Based on their content and statistical proximity and for the purpose of improved clarity, the indicated topics will be summarized for the following analyses: (1) medical and nursing care, (2) organizational aspects, (3) emotional and social aspects, and (4) religiosity/spirituality.
When they want to talk—desired time to talk
Cancer patients rated when they want to talk about specific topics (“disclosure/beginning of therapy,” “end of therapy/self-sufficiency,” or “on demand/disease getting worse/crisis”). In total, the majority of the interviewed cancer patients would like to talk about any topic when their disease is getting worse (58%); 27.5% prefer to talk at the end of therapy or end of self-sufficiency, and only 14.5% of the patients want to talk at the disclosure or the beginning of therapy. Percentages of ratings when cancer patients want to talk about a specific topic are illustrated in Fig. 3. In chi-square tests, there were no differences between setting and gender in the desired time to talk.
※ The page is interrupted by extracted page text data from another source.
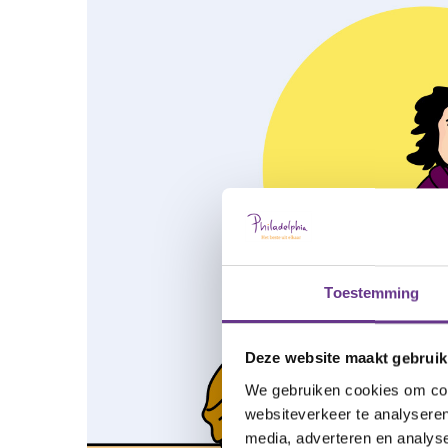
Toestemming
Deze website maakt gebruik
We gebruiken cookies om cont
websiteverkeer te analyseren
media, adverteren en analys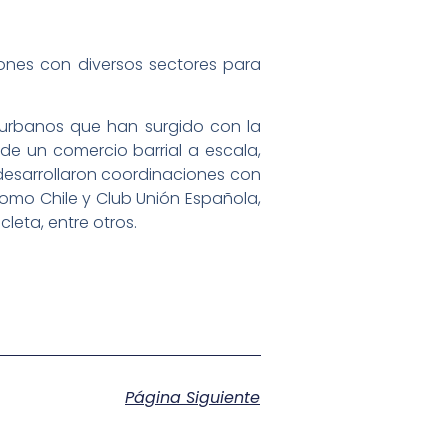
ones con diversos sectores para
 urbanos que han surgido con la
 de un comercio barrial a escala,
 desarrollaron coordinaciones con
dromo Chile y Club Unión Española,
leta, entre otros.
Página Siguiente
Should the EOL topics be addressed to the patients?
Patients rated on a 5-point Likert scale if they wanted to be spoken to (= 4) or not (= 0). A mixed design analysis of covariance (ANCOVA) was used with the four end-of-life categories as within-factor, gender as between-factor, and setting, age, and quality of life as covariates. The results showed a significant main effect of gender (F(1,135) = 5.63, p = 0.02, partial η2 = 0.04) and a significant interaction between topic and gender (F(3,405) = 3.85, p = 0.010, partial η2 = 0.03) indicating that males and females differ in their wish to be contacted. Contrasts revealed that males prefer to be addressed about nursing and medical care only, whereas females also want to be approached regarding all topics including organizational aspects (F(1,135) = 5.39, p = 0.002, partial η2 = 0.07), emotional and social aspects (F(1,135) = 9.02, p = 0.003, partial η2 = 0.06), and religiosity (F(1,135) = 9.80, p = 0.002, partial η2 = 0.07). No effects of setting, age, or quality of life were found. Means, standard errors, and results of contrasts are shown in Fig. 4. All results stayed stable after controlling for the possible confounders, Karnofsky index, setting, education, and type of cancer.
To whom the patient wants to talk to?
Patients stated to whom they had already talked about end-of-life issues: 49.5% had talked to family members, 42.5% with their partners, 28% with friends, 18.3% with a physician, 7.5% with other cancer patients, 5.4% with a psychologist, and 2.2% with a priest/pastor or spiritual person. Females reported significant more EOL discussions with a psychologist (χ2 = 7.54, p = 0.006) and other cancer patients (χ2 = 8.05, p = 0.003) than males. With whom of the professionals patients want to speak about the different topics is shown in Fig. 5.